4-electron reduction pathway on the Au content. The change in the final reduction product of O2 to either H2O2 or to H2O was found to depend on the heat of adsorption of the intermediates formed during the reduction process [36]. Accordingly, it is presumed that O2 is reduced to H2O2 (HO2 _ in the present case) at the Au/Pt disk electrode and then the generated HO2 _ undergoes desorption without being further reduced to OH_ due to the hindrance caused by the strongly adsorbed OH_ at this potential region (i.e. at about _/240 mV). Consequently a sharp rise of the ring current takes place,
indicating the predominant 2-electron reduction of O2 to HO2 _ as illustrated in the upper panels of Figs. 4_/8.
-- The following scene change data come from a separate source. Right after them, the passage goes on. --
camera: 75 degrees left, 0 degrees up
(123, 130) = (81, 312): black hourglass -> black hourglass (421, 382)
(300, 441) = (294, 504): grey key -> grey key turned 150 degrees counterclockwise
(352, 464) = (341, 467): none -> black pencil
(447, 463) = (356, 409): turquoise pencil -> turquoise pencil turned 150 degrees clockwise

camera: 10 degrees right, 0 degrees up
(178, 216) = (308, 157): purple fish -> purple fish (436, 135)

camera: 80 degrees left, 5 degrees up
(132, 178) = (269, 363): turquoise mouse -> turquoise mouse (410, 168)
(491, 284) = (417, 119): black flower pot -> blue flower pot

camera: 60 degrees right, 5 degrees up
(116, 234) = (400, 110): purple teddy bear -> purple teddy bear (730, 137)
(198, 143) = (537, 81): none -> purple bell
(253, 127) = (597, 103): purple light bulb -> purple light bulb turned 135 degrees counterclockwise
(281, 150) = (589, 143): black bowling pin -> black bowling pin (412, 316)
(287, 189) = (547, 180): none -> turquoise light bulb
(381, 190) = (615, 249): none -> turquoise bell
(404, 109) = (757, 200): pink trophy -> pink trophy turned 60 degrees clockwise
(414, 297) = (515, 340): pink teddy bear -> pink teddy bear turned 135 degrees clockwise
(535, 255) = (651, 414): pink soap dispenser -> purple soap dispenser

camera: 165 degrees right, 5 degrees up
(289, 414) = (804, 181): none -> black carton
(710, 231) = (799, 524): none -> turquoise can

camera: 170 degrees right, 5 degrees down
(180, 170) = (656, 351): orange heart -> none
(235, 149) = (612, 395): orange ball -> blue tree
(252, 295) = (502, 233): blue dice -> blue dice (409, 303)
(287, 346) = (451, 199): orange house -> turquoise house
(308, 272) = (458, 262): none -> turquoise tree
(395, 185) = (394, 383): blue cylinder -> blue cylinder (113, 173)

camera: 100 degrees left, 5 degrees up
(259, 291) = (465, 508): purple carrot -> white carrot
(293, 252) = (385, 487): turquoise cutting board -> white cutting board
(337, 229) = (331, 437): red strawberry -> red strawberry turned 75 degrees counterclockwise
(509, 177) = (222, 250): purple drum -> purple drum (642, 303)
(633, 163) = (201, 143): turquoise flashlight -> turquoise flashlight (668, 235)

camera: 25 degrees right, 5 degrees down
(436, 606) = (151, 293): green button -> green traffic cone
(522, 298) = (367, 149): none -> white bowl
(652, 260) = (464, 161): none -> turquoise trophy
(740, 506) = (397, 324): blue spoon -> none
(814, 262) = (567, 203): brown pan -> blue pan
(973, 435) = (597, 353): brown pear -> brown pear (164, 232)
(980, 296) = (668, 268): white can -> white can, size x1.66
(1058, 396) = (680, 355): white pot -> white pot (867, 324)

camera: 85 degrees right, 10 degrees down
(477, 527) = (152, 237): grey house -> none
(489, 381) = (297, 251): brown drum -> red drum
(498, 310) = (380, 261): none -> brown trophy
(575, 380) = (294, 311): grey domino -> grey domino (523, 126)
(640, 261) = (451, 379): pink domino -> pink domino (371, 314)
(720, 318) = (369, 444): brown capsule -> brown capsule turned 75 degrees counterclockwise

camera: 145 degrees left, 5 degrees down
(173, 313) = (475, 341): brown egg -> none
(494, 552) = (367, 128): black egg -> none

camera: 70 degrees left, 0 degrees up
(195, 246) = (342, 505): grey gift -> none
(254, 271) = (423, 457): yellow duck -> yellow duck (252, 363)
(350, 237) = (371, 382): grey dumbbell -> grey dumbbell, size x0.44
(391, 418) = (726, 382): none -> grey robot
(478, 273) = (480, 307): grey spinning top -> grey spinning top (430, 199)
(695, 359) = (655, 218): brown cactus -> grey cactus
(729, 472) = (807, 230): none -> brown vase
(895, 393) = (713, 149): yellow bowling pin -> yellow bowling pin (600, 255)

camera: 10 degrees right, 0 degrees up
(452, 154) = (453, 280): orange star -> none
4. Summary and conclusions
CV and hydrodynamic voltammetry (RRDE) techniques were used to study the oxygen reduction at the Au/ Pt electrodes in O2_/saturated 0.1 M KOH solution. 금/백금 전극에서의 산소환원을 보기위해 CV and hydrodynamic voltammetry (RRDE) techniques 를 이용하였다.
Two reduction peaks for O2 reduction were observed on the CV response, while several interesting features were observed on the steady-state (RRDE) voltammograms.
steady-state (RRDE) voltammograms에서 여러 흥미로운 특색을 얻은 반면 CV에서는 산소환원에서 두개의 환원 피크를 얻었다.
The reduction pathway (mechanism) of O2 to either HO2 _ or OH_ is highly dependent on the electrode potential as well as the Au surface coverage of the Pt electrode.
산소의 HO2 _ or OH_로의 환원 경로는 백금표면의 금 영역 뿐만 아니라 전극의 전위에 크게 의존한다.
Three major potential regions were defined: (i) at E_/_/300 mV, the 2-electron reduction of O2 predominates; (ii) at _/500B/E_/_/300 mV, the 2- electron reduction of O2 shifts to a 4-electron pathway due to the presence of specifically adsorbed OH_ anions which are thought to facilitate the 4-electron reduction pathway;
and (iii) at E -500mV보다 작은 전압 범위에서는 흡착된 OH_ 감소와 표면의 활성 부위을 부분적으로 막는 흡착된 수소원자의 발생의 시작으로 4전자 환원반응이 덜 우세하다 따라서 2전자 환원반응이 우세해 진다.